■ **DIRECTIONS**
The pictures are to be left out, and all remaining data is to be transcribed exactly as it appears.

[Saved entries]
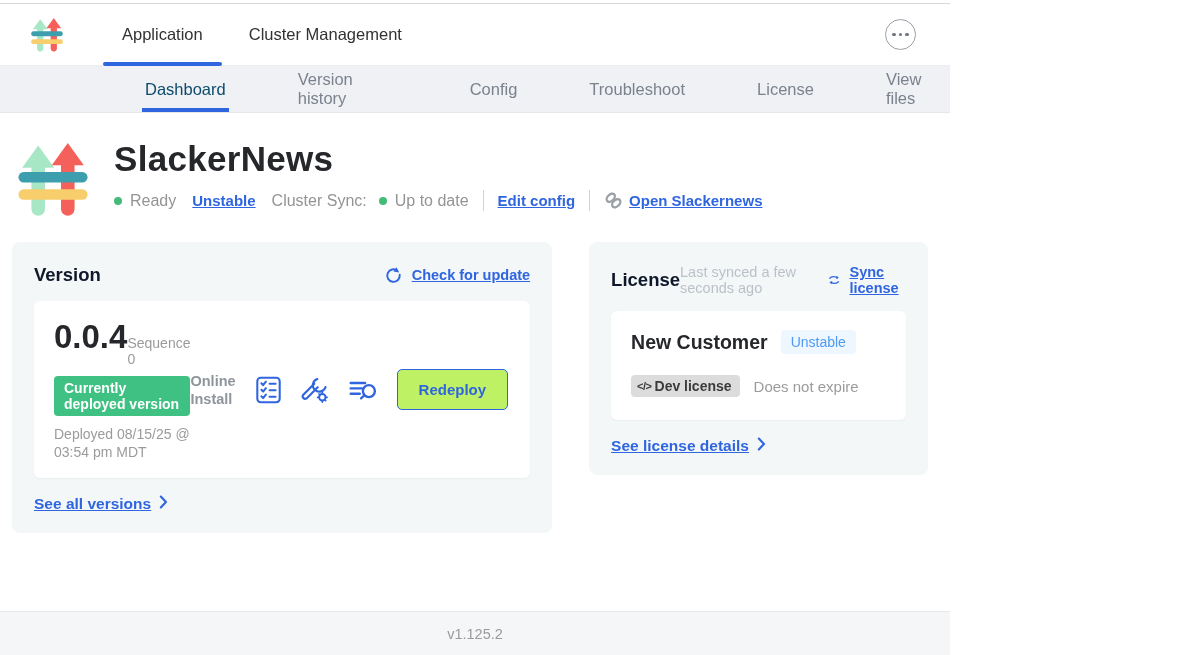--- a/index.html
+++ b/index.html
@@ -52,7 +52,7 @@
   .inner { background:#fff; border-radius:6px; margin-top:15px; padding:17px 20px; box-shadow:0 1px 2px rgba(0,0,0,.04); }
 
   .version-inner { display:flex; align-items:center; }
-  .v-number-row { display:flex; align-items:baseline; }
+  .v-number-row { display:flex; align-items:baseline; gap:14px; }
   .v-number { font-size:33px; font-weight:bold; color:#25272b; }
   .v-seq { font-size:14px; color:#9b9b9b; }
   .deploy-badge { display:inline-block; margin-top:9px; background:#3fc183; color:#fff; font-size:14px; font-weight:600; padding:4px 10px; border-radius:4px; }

■ **ANSWER FOR THE TASK**
--- a/index.html
+++ b/index.html
@@ -52,7 +52,7 @@
   .inner { background:#fff; border-radius:6px; margin-top:15px; padding:17px 20px; box-shadow:0 1px 2px rgba(0,0,0,.04); }
 
   .version-inner { display:flex; align-items:center; }
-  .v-number-row { display:flex; align-items:baseline; }
+  .v-number-row { display:flex; align-items:baseline; gap:14px; }
   .v-number { font-size:33px; font-weight:bold; color:#25272b; }
   .v-seq { font-size:14px; color:#9b9b9b; }
   .deploy-badge { display:inline-block; margin-top:9px; background:#3fc183; color:#fff; font-size:14px; font-weight:600; padding:4px 10px; border-radius:4px; }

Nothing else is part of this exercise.